Hell, it'd be the most expensive component in my rig...
Honestly, who was expecting the next Raptor to be a 2.5 inch drive? I know it's in a 3.5 inch enclosure, but you just know the guys at Alienware are trying to figure out how one of these is going to work in a laptop.
Notebook HDs only need 5V and the velociRaptor needs both 12V and 5V. I'm not saying it can't be done.
It's not sour grapes...it's spoon feeding us tiny bumps and calling it amazing that gets me...it's better, but amazing or wow or making a big deal about an incremental increase is just hyping it up, when it's not that big of a step up.
Lets see how it looks to me:
- I get 30%+ of performance increase compared to my 1TB drive (yah, 10EACS)
- I get 300gb for $300, I already have 1000gb for $300
- I can get 640gb instead of 300gb with little speed decrease but it will cost $130.
So 30%+ speed increase equals almost 5x price increase?

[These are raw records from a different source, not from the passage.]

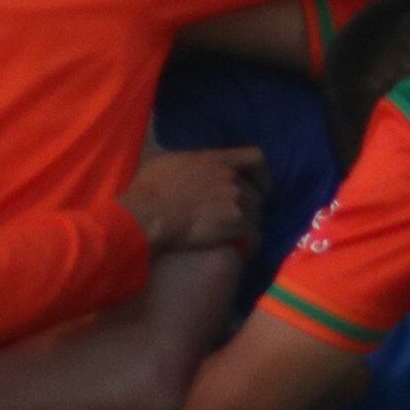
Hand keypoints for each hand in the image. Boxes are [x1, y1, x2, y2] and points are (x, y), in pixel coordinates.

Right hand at [120, 147, 266, 252]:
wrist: (148, 214)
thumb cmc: (147, 188)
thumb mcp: (163, 162)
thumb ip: (183, 163)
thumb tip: (180, 167)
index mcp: (214, 160)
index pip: (254, 157)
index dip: (261, 174)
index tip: (260, 186)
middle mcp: (230, 177)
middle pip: (255, 193)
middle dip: (250, 208)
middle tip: (238, 221)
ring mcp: (235, 199)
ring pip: (256, 215)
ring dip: (249, 227)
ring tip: (238, 239)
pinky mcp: (235, 223)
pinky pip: (253, 236)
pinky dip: (250, 245)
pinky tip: (242, 251)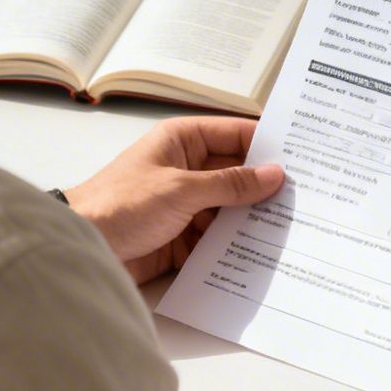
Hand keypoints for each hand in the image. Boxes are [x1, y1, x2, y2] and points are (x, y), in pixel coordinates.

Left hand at [62, 116, 284, 283]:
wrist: (81, 247)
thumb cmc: (120, 203)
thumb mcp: (182, 189)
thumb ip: (231, 184)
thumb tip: (275, 175)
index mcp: (184, 141)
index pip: (237, 135)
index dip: (269, 144)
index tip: (306, 155)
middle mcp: (188, 169)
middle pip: (238, 175)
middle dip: (267, 187)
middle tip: (309, 197)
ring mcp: (186, 205)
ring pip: (232, 209)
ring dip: (254, 220)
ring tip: (295, 228)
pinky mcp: (183, 238)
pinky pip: (218, 239)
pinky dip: (236, 246)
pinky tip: (264, 254)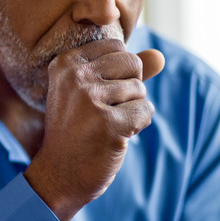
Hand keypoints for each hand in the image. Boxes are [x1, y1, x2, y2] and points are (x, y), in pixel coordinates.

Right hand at [23, 39, 164, 220]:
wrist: (58, 173)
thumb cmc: (77, 129)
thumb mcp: (90, 91)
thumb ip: (124, 70)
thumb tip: (160, 55)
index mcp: (65, 63)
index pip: (116, 47)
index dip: (118, 72)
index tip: (96, 94)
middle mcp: (74, 76)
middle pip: (132, 63)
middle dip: (129, 88)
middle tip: (104, 111)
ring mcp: (90, 99)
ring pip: (140, 90)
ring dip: (132, 110)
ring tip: (106, 125)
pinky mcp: (108, 123)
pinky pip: (146, 111)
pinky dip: (137, 126)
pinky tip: (115, 136)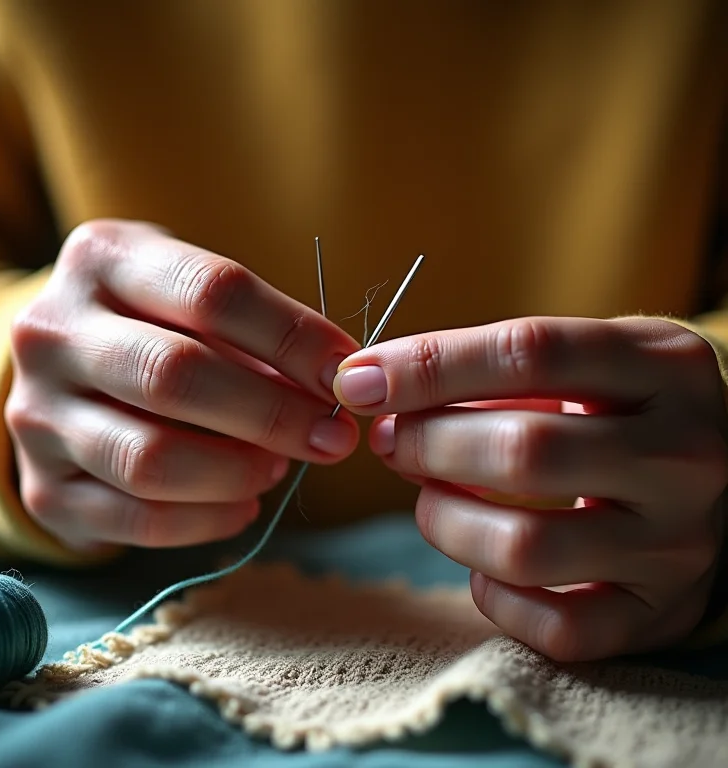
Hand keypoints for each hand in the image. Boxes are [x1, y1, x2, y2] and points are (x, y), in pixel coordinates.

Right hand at [6, 220, 358, 549]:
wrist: (63, 371)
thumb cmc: (153, 325)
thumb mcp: (192, 299)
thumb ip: (255, 335)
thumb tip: (332, 387)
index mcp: (103, 259)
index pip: (210, 292)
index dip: (290, 336)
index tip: (344, 374)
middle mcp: (52, 333)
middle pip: (175, 376)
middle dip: (272, 414)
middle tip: (332, 438)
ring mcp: (36, 415)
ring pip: (151, 459)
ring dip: (239, 472)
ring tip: (279, 468)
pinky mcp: (42, 488)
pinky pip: (136, 519)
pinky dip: (207, 520)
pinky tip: (243, 505)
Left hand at [334, 316, 727, 660]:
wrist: (713, 472)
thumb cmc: (616, 407)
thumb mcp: (578, 361)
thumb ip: (486, 368)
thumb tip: (377, 392)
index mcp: (664, 365)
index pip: (531, 352)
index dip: (430, 366)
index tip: (361, 381)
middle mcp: (684, 454)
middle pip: (524, 452)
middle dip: (427, 445)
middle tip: (392, 441)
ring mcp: (678, 542)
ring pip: (526, 546)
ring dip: (445, 521)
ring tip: (429, 497)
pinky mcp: (659, 612)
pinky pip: (555, 628)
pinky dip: (492, 595)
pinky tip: (481, 563)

My wallet thinks otherwise... But thats my wallet, if your wallet says otherwise, I think you'll be happy with the new HDD from WD
^My wallet says I have to live with my Raptor, you know bills and stuff.
It's not sour grapes...it's spoon feeding us tiny bumps and calling it amazing that gets me...it's better, but amazing or wow or making a big deal about an incremental increase is just hyping it up, when it's not that big of a step up.
Hard drives have to live within the laws of physics and current technology. Maybe you know of some way to get a 200% improvement. By all means share it with us.
This drive looks good to me. If I hadn't just built a new computer, I'd like one of these in it. One might end up in the new computer anyway. Don't know, will see.
Hey wait, that government rebate check could pay for one of these and not hurt the wallet at all.